For most people Nigerian email scams are a joke, ludicrously transparent spam messages claiming to be from a foreign prince or orphan heiress who needs help transporting money and reclaiming a vast fortune. All they need is your personal information and a great deal of money in fees, bribes and other expenses, and then untold riches will be yours for your help in their time of distress. Most people will look at this, laugh, maybe read it aloud to their friends, and then delete it. And that's fine: you're not the type the email scammers are fishing for. It's the people gullible enough to think such a preposterous scheme could possibly be on the level that they want, so that they can build a relationship over email to hook them in further, with frequent requests for more money to get past purportedly unexpected snags.
The situation is so rife with dramatic possibilities that it's surprising there haven't been a lot of plays about the topic. But at last one has popped up in the Bay Area's theatrical inbox that's worth flagging for follow-up. Scamoramaland is a world premiere production of Performers Under Stress, a 20-year-old local company imported from Chicago, where it reverse-engineered its name from the acronym PUS. (That may or may not seem less gross when you know it's a Samuel Beckett reference.) The play was adapted by Bay Area writer Eve Edelson from her own nonfiction book Scamorama: Turning the Tables on Email Scammers.

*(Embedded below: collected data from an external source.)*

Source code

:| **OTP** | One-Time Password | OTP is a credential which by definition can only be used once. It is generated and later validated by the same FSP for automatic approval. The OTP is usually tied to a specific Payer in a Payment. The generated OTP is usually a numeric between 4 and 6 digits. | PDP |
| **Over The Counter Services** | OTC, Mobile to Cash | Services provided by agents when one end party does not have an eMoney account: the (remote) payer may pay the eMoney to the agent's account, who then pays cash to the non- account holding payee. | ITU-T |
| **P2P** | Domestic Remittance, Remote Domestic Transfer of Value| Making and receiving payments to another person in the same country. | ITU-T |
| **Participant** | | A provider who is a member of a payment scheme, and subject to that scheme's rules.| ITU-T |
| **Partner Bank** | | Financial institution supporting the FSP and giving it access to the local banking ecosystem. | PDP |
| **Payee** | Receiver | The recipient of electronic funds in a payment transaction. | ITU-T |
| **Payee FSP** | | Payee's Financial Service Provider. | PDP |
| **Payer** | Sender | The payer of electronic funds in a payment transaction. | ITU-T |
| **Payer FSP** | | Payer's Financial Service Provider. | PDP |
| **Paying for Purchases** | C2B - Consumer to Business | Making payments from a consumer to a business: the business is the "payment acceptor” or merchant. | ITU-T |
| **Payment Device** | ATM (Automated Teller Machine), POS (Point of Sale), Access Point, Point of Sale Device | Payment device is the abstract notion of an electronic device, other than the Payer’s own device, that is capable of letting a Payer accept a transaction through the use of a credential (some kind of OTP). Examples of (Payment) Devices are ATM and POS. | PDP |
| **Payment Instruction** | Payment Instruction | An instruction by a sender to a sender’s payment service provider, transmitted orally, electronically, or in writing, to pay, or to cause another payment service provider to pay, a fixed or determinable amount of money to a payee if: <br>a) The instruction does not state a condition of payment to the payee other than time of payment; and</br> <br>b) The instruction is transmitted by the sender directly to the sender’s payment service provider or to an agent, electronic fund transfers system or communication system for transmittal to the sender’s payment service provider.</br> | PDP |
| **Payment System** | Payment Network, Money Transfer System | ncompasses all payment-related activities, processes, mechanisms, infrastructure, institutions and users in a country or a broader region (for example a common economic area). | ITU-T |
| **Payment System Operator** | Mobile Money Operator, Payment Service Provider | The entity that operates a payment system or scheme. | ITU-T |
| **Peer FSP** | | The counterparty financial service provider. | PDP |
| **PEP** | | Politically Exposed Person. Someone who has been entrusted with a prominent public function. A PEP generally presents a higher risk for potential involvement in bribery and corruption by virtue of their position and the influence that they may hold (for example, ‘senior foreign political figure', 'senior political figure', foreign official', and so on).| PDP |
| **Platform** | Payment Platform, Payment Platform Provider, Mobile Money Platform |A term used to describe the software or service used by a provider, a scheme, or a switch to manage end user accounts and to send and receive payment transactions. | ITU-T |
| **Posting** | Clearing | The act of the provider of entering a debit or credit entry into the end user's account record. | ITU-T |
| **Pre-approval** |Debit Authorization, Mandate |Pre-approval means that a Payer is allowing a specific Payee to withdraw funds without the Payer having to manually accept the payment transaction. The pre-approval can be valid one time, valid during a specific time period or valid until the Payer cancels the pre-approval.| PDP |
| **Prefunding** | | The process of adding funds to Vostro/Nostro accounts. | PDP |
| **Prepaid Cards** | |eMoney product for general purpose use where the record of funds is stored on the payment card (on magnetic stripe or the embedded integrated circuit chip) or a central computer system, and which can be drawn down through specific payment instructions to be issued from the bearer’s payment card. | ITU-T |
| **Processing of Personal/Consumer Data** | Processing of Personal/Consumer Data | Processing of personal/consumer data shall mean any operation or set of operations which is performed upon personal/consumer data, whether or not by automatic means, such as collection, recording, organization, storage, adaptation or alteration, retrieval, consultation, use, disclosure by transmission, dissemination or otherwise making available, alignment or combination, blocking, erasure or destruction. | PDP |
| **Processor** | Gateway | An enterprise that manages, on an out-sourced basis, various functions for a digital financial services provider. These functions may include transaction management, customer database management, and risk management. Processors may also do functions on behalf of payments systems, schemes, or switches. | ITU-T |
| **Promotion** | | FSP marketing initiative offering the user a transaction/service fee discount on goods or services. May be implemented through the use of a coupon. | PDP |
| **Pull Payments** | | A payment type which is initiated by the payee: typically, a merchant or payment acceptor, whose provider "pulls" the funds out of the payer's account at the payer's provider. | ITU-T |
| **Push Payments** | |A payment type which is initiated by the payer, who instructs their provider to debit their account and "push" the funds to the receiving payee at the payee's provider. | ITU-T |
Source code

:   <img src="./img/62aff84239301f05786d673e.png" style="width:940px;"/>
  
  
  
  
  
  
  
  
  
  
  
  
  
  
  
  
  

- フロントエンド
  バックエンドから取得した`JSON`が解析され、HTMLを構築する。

As that subtitle implies, the play is only partly about the scam and scammers themselves, and surprisingly little about their bilked victims. Much of the story is devoted to people who take it on themselves to mess with the fraudsters, wasting their time and their money by stringing them along with feigned interest and tall tales of their own.
Duane Lawrence and Geoffrey Colton in Scamoramaland; photo: Scott Baker
The technological theme of the play is mostly captured in Geo Epsilanty's projections. Twin screens flanking the stage show African street scenes, surveillance video and instant messenger popup windows. Those screens are pretty much all there is to Erich Blazeski's set, aside from some furniture that rolls off and on to establish the play's many locations.